He said it with a warmth which was certainly unconventional. Frida coloured and looked embarrassed. There was no denying he was certainly a most strange and untrammelled person.
“And if I might venture on a hint,” Philip put in, with a hasty glance at his companion’s extremely unsabbatical costume, “it would be that you shouldn’t try to go out much to-day in that suit you’re wearing; it looks peculiar, don’t you know, and might attract attention.”
“Oh, is that a taboo too?” the stranger put in quickly, with an anxious air. “Now, that’s awfully kind of you. But it’s curious, as well; for two or three people passed my window last night, all Englishmen, as I judged, and all with suits almost exactly like this one—which was copied, as I told you, from an English model.”
“Last night; oh, yes,” Philip answered. “Last night was Saturday; that makes all the difference. The suit’s right enough in its way, of course,—very neat and gentlemanly; but not for Sunday. You’re expected on Sundays to put on a black coat and waistcoat, you know, like the ones I’m wearing.”
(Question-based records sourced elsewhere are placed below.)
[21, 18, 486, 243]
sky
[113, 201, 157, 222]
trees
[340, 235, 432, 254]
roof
Bertram’s countenance fell. “And if I’m seen in the street like this,” he asked, “will they do anything to me? Will the guardians of the peace—the police, I mean—arrest me?”
Frida laughed a bright little laugh of genuine amusement.
“Oh, dear, no,” she said merrily; “it isn’t an affair of police at all; not so serious as that: it’s only a matter of respectability.”
“I see,” Bertram answered. “Respectability’s a religious or popular, not an official or governmental, taboo. I quite understand you. But those are often the most dangerous sort. Will the people in the street, who adore Respectability, be likely to attack me or mob me for disrespect to their fetich?”
“Certainly not,” Frida replied, flushing up. He seemed to be carrying a joke too far. “This is a free country. Everybody wears and eats and drinks just what he pleases.”
“Well, that’s all very interesting to me,” the Alien went on with a charming smile, that disarmed her indignation; “for I’ve come here on purpose to collect facts and notes about English taboos and similar observances. I’m Secretary of a Nomological Society at home, which is interested in pagodas, topes, and joss-houses; and I’ve been travelling in Africa and in the South Sea Islands for a long time past, working at materials for a History of Taboo, from its earliest beginnings in the savage stage to its fully developed European complexity; so of course all you say comes home to me greatly. Your taboos, I foresee, will prove a most valuable and illustrative study.”
“I beg your pardon,” Philip interposed stiffly, now put upon his mettle. “We have no taboos at all in England. You’re misled, no doubt, by a mere playful facon de parler, which society indulges in. England, you must remember, is a civilised country, and taboos are institutions that belong to the lowest and most degraded savages.”